En termes clairs, la confrérie devra se fondre dans le moule juridique des ONG ou des partis politiques, et donc disparaître en tant qu’entité multiforme. M. Hégazi a ajouté que les Frères musulmans avaient toujours leur place « dans le processus politique en cours » à condition de ne pas faire l’objet de poursuites criminelles.
Les Frères musulmans ne se disent pas impressionnés. Ils continuent de dénoncer la répression des protestations et l'arrestation de milliers de manifestants par les autorités. Tarek al-Morsi, porte-parole du mouvement islamiste, est convaincu que le gouvernement intérimaire ne fera pas long feu, et connaîtra la même fin que le régime Moubarak, renversé en février 2011.
« On ne donne aucune légitimité à ce régime basé sur le coup d'Etat sanglant de Fatah al-Sissi.
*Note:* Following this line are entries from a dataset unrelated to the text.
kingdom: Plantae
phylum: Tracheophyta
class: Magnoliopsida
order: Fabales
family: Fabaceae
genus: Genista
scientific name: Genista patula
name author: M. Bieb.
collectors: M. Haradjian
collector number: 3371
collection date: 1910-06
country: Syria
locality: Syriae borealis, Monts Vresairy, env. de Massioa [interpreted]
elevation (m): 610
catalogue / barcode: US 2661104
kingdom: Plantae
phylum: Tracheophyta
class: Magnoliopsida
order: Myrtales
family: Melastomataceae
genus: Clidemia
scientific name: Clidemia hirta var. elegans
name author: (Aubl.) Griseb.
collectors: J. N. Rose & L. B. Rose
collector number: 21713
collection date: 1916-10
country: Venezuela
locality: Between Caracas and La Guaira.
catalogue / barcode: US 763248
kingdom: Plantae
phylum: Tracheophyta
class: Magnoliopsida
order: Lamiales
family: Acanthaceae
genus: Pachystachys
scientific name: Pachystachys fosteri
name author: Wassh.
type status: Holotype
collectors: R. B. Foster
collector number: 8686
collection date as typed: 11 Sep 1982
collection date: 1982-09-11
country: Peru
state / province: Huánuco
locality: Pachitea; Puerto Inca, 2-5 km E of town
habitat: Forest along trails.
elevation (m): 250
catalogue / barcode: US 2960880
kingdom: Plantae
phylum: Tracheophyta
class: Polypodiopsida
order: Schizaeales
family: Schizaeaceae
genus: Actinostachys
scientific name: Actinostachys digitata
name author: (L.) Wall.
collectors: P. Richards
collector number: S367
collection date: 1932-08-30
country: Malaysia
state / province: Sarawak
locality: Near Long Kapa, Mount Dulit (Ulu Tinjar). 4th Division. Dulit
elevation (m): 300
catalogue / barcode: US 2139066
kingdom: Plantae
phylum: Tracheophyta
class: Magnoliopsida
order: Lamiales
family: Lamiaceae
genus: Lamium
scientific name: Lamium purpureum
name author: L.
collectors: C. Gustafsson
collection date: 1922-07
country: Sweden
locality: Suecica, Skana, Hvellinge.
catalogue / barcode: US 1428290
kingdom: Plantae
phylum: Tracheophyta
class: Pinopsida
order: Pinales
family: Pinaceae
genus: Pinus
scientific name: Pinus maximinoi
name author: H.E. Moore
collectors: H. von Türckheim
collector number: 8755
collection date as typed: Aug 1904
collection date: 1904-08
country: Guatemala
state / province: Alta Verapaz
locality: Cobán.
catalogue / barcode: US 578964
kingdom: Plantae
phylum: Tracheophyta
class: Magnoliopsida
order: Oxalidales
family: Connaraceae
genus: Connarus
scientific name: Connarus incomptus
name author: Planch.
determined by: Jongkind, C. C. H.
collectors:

On n'a qu'un seul président, c'est Mohamed Morsi. On a un gouvernement légitime. Il ne s'agit plus d'une histoire entre les Frères et le gouvernement, il s'agit de tout le peuple égyptien contre le coup d'Etat et ce gouvernement installé par la force et les chars.
Je crois bien, quand même, que le peuple égyptien a découvert la vérité. Les milliers et les millions de personnes qui sont sorties dans tout le pays hier, ce ne sont pas des Frères, elles ne sont pas de notre parti. C'est le peuple égyptien, qui souhaite vivre en démocratie dans un pays libre, et non gouverné par quelques militaires qui profitent de l'intérêt du pays pour leurs propres comptes à l'étranger, des milliards de dollars pour une vingtaine de généraux de l'armée qui retournent tout le pays pour leur propre intérêt. »
173 personnes sont mortes en Egypte vendredi 16 août lors de la « journée de la colère » organisée par la confrérie, en réaction au massacre de mercredi lors de la dispersion par la force de deux campements des pro-Morsi au Caire. Khaled Daoud, ex-porte-parole du Front de salut national, un groupe de 11 partis libéraux, a démissionné après le massacre de mercredi. Son groupe soutient le choix de la police et de l'armée de réprimer la protestation des Frères musulmans, mais il ne partage pas cette stratégie.
« Ce que je vois, c'est une opération de police et un retour aux méthodes qu'il y avait sous Moubarak. On a vu le Premier ministre faire une conférence de presse et dire que les forces de sécurité n'utilisent que des gaz lacrymogènes. Et ce même ministre tend à minimiser le nombre de victimes. Ensuite, petit à petit, on se rend compte que des atrocités ont été commises.
Et même si je suis persuadé que certains manifestants des Frères musulmans avaient des armes, il y a eu des pertes du côté de la police. Mais cela ne justifie absolument pas la tuerie qui a suivi, cela ne justifie pas de tuer un si grand nombre d'Egyptiens. Ce nouveau régime gagnerait plus de crédibilité s'il respectait les droits de l'homme et la dignité humaine, quelles que soient les idées politiques des manifestants ».